→ TASK INSTRUCTIONS: Reproduce the passage below on a land contract vendor's failure to transfer title, word for word and in full.

→ TEXT:
■ ■ ■

Although Richard Edlund testified that he believed Loan 4 satisfied the Debtors' remaining obligations under the land contract, it is undisputed that the Edlunds failed to transfer legal title to the Debtors at that time. This failure gives rise to the second question in this case: that is, what rights does a land contract vendee have when the vendor fails to timely transfer legal title?
The general answer to this question is relatively straightforward. Michigan law provides that "if a vendor fails to transfer title when promised ... he or she has committed a material breach entitling the vendee to sue for specific performance...." Terrell v. Albaugh (In re Terrell), 892 F.2d 469, 472 (6th Cir.1989) (applying Michigan law and holding that a Michigan land contract was an "executory contract" under § 365 of the Bankruptcy Code). However, this court has been unable to locate any Michigan law which squarely holds that a judgment of specific performance relates back to the time when legal title should have been conveyed under the land contract. Notwithstanding, the court concludes that several related principles mandate this legal result. See Vogel v. Kalita (In re Kalita), 202 B.R. 889, 901 (Bankr.W.D.Mich.1996) (when "the state's highest court has not decided the applicable law ... the federal court must ascertain the state law" from other sources, including "the majority rule among other states") (quoting Garden City Osteopathic Hosp. v. HBE Corp., 55 F.3d 1126, 1130 (6th Cir.1995)).
In analyzing this issue, the court has considered whether any occurrence or action of the vendor could interfere with a purchaser's right to compel conveyance of the legal title after all payments have been made under a land contract. For example, could a judgment creditor cause a lien to attach to the vendor's interest under the contract at this time? Based on a review of relevant case law from Michigan and *262 other jurisdictions, the court concludes that it could not.

■ ■ ■

→ SUPPLIED INFORMATION:
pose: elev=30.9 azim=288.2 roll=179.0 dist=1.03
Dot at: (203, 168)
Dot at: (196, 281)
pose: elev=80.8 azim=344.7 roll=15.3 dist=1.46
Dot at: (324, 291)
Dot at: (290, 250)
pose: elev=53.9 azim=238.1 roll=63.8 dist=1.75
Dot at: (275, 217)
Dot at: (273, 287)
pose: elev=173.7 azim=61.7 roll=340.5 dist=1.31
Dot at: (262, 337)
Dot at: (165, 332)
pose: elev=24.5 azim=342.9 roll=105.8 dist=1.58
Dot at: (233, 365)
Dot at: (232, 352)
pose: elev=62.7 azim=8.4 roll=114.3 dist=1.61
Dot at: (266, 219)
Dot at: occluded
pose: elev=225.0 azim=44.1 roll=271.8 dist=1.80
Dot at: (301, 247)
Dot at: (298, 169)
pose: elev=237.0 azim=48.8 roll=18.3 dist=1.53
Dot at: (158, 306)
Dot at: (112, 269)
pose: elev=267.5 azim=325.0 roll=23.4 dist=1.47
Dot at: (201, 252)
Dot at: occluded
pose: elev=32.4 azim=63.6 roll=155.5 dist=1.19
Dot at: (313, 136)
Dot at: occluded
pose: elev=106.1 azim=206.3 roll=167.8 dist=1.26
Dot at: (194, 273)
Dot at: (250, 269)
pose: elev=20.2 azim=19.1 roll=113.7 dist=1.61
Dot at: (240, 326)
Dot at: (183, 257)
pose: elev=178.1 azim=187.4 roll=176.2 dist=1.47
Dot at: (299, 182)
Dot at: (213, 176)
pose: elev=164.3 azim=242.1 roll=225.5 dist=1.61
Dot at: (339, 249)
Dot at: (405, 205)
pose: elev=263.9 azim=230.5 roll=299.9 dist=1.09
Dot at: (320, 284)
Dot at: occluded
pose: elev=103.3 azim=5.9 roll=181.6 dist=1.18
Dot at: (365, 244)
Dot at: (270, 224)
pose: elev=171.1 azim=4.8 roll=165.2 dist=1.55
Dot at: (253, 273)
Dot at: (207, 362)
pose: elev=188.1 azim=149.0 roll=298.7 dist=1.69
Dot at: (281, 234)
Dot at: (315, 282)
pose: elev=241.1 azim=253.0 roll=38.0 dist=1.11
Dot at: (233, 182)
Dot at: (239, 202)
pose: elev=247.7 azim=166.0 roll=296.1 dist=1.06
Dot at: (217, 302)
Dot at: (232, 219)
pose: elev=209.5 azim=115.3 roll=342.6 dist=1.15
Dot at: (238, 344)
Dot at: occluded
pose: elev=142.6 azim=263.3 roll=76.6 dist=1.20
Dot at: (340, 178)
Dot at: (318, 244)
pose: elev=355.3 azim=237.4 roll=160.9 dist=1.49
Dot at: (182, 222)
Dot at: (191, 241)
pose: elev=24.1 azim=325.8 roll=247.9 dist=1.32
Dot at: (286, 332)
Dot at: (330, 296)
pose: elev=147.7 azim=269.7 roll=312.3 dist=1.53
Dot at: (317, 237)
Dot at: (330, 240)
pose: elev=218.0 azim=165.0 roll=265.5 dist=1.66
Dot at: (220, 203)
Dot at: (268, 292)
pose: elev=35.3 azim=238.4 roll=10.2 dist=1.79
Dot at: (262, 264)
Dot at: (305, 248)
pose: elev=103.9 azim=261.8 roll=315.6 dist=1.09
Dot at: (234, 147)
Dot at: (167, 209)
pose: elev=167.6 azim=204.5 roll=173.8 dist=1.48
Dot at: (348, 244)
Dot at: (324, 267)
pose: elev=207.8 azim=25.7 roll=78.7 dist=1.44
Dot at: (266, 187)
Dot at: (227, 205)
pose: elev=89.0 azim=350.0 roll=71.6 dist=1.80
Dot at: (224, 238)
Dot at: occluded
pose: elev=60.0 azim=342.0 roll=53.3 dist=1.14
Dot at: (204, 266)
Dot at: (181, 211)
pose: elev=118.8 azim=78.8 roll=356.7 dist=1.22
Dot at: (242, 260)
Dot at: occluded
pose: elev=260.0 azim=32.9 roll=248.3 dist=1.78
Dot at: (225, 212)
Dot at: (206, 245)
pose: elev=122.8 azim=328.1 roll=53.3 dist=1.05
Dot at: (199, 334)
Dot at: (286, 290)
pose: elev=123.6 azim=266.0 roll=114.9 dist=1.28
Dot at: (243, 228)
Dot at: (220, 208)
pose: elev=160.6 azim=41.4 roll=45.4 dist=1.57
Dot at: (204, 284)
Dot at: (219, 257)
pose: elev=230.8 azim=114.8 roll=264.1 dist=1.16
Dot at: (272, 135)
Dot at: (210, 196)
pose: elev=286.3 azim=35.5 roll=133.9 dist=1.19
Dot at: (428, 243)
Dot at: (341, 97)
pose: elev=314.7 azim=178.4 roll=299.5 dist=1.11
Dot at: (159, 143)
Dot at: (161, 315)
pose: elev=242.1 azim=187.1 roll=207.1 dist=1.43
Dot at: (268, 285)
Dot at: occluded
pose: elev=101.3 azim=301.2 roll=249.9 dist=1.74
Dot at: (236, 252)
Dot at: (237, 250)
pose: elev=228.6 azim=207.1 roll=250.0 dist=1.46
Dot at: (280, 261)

■ ■ ■

→ FINAL RESULT:
Although Richard Edlund testified that he believed Loan 4 satisfied the Debtors' remaining obligations under the land contract, it is undisputed that the Edlunds failed to transfer legal title to the Debtors at that time. This failure gives rise to the second question in this case: that is, what rights does a land contract vendee have when the vendor fails to timely transfer legal title?
The general answer to this question is relatively straightforward. Michigan law provides that "if a vendor fails to transfer title when promised ... he or she has committed a material breach entitling the vendee to sue for specific performance...." Terrell v. Albaugh (In re Terrell), 892 F.2d 469, 472 (6th Cir.1989) (applying Michigan law and holding that a Michigan land contract was an "executory contract" under § 365 of the Bankruptcy Code). However, this court has been unable to locate any Michigan law which squarely holds that a judgment of specific performance relates back to the time when legal title should have been conveyed under the land contract. Notwithstanding, the court concludes that several related principles mandate this legal result. See Vogel v. Kalita (In re Kalita), 202 B.R. 889, 901 (Bankr.W.D.Mich.1996) (when "the state's highest court has not decided the applicable law ... the federal court must ascertain the state law" from other sources, including "the majority rule among other states") (quoting Garden City Osteopathic Hosp. v. HBE Corp., 55 F.3d 1126, 1130 (6th Cir.1995)).
In analyzing this issue, the court has considered whether any occurrence or action of the vendor could interfere with a purchaser's right to compel conveyance of the legal title after all payments have been made under a land contract. For example, could a judgment creditor cause a lien to attach to the vendor's interest under the contract at this time? Based on a review of relevant case law from Michigan and *262 other jurisdictions, the court concludes that it could not.